The goal of this clinical trial is to evaluate the feasibility and safety of pterygopalatine ganglion (PPG) stimulation in adults with geographic atrophy (GA) secondary to age-related macular degeneration (AMD). The main questions it aims to answer are: Is PPG stimulation feasible to implement, as reflected by participant adherence to the intervention and completion of follow-up assessments? Is PPG stimulation safe, as assessed by the incidence of adverse events and clinical ophthalmic examinations? What are the preliminary effects of PPG stimulation on choroidal perfusion, retinal sensitivity, visual acuity, and the progression of GA lesion area? Researchers will compare active PPG stimulation with sham stimulation (a procedure that mimics the intervention without delivering real stimulation) to assess feasibility and safety, while exploring potential therapeutic effects. Participants will: Receive active or sham PPG stimulation according to randomization over a 12-month study period Attend scheduled clinic visits for safety monitoring and multimodal ophthalmic assessments Undergo examinations including optical coherence tomography (OCT), fundus autofluorescence imaging, microperimetry, and visual acuity testing
Study Type
INTERVENTIONAL
Allocation
RANDOMIZED
Purpose
TREATMENT
Masking
TRIPLE
Enrollment
62
Electrical stimulation was delivered using a disposable sterile needle electrode (0.30 × 60 mm; Beijing Keyuan Medical Devices Co., Ltd., China). Under ultrasound guidance, the needle tip was advanced into the pterygopalatine fossa. Ipsilateral pterygopalatine ganglion stimulation was administered to the study eye using an intermittent waveform at a frequency of 5 Hz and a current intensity of 1-2 mA for 10 minutes. The stimulation intensity was adjusted to elicit a mild local electrical sensation as perceived by the participant.

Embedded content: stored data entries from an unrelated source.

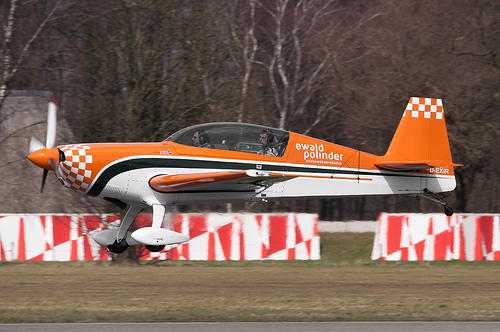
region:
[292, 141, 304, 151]
white letter on plane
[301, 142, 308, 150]
white letter on plane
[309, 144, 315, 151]
white letter on plane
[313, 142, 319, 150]
white letter on plane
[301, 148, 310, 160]
white letter on plane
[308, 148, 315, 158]
white letter on plane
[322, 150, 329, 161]
white letter on plane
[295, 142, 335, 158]
the letters are white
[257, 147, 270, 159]
the shirt is striped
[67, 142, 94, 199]
the pattern is plaid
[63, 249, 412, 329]
the grass is dry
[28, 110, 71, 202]
the propeller is moving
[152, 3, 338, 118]
the trees are bare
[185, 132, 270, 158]
two men in the plane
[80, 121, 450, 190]
the plane is orange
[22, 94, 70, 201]
propeller in front of plane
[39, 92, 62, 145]
blade of propeller is gray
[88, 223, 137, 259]
left wheel of plane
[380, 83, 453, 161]
vertical stabilizer of plane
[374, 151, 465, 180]
horizontal stabilizer of plane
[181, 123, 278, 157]
two people in the plane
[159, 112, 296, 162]
cockpit of the plane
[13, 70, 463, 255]
plane is white and orange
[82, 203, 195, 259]
structure holding the wheels are white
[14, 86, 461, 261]
Small orange and white aircraft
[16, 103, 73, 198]
large propeller on front of aircraft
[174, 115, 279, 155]
two men inside the plane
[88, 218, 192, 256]
planes landing gear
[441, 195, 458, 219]
rear planes landing gear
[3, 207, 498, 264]
red and white checkered banner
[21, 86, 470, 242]
two men flying plane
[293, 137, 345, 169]
plane has a name imprinted on it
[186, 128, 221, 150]
Pilot is wearing a headset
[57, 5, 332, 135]
large brown bare trees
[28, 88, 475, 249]
2 Man in orange airplane.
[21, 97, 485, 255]
Orange airplane with orange nose.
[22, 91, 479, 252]
Orange airplane with propellers.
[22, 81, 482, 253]
Orange airplane with tail.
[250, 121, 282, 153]
Man in back seat wearing head phones.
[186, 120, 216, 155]
Man in front seat wearing headphones.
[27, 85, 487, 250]
Orange airplane with front wheel on right side.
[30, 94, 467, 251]
Orange airplane with front wheel on left side.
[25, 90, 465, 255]
Orange airplane with letters written on side.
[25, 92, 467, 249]
Orange airplane with letters written on tail.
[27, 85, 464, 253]
the orange and white airplane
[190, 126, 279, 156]
the men in the airplane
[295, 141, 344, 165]
the white letters on the airplane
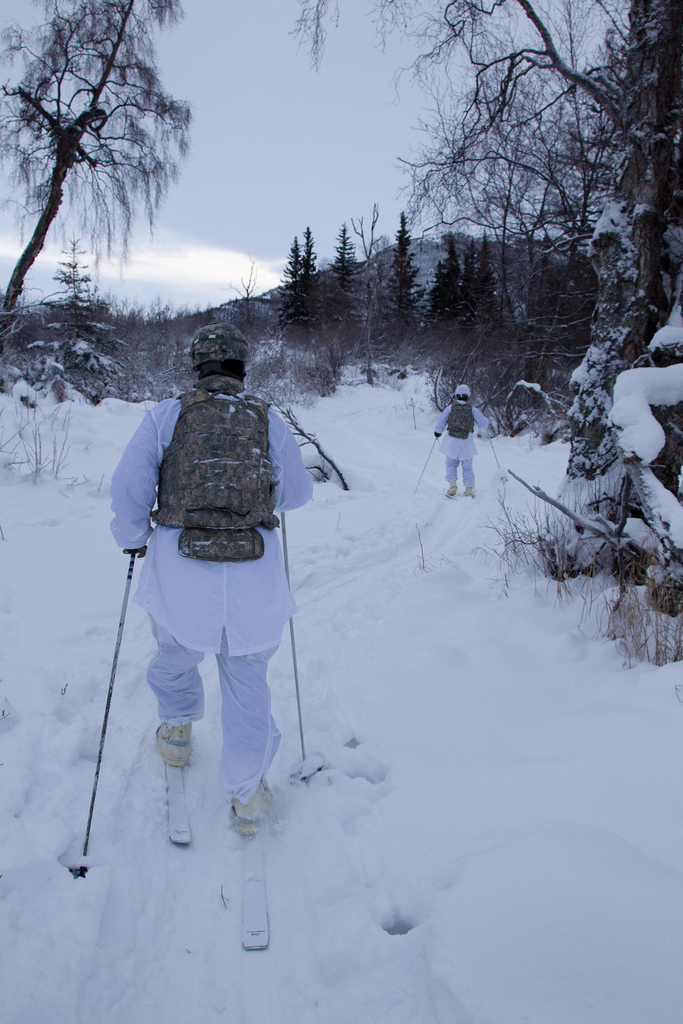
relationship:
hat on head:
[163, 314, 269, 387] [142, 345, 283, 405]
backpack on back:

During sham stimulation, a disposable stainless steel needle (0.25 × 25 mm) was inserted superficially at the same anatomical location as in the active stimulation group, to a depth of approximately 2 cm. Ultrasound guidance was applied in an identical manner to that used in the active intervention to mimic the procedural experience. However, the internal circuitry of the stimulation device was disconnected to prevent current delivery. The device interface continued to display real-time parameters, including current intensity, frequency, and stimulation duration, thereby maintaining the appearance of active operation.
Shanghai Research Institute of Acupuncture and Meridian
Shanghai, China
Proportion of participants who completed the trial
Proportion of participants who were successfully randomized to either intervention group, fully adhered to the assigned intervention protocol, and completed all scheduled follow-up assessments.
Time frame: At 12 months
Incidence of adverse events
Time frame: From enrollment to 12 months
Choroidal structure
Time frame: -7 to 0 days, 1, 3, 6, 9, and 12 months
Retinal sensitivity
Time frame: Baseline (0), 6 months, and 12 months
Standard and low-luminance best corrected visual acuity
Time frame: -7 to 0 days, 1, 3, 6, 9, and 12 months
Geographic atrophy lesion area and square root-transformed geographic atrophy area
Time frame: -7 to 0 days, 6 months, and 12 months
Contrast sensitivity
Time frame: Baseline (0), 1, 3, 6, 9, and 12 months
25-item National Eye Institute Visual Function Questionnaire score
Vision-related quality of life was assessed using the 25-item National Eye Institute Visual Function Questionnaire (NEI VFQ-25). This corresponds to a score between 0 and 100, with higher scores indicating better visual quality of life
Time frame: Baseline (0), 6 months, and 12 months
Treatment credibility scale score
Assessed by asking participants to rate their response to five questions on a 10-point treatment credibility scale developed by Borkovec and Nau. Higher scores represent higher expectations of efficacy.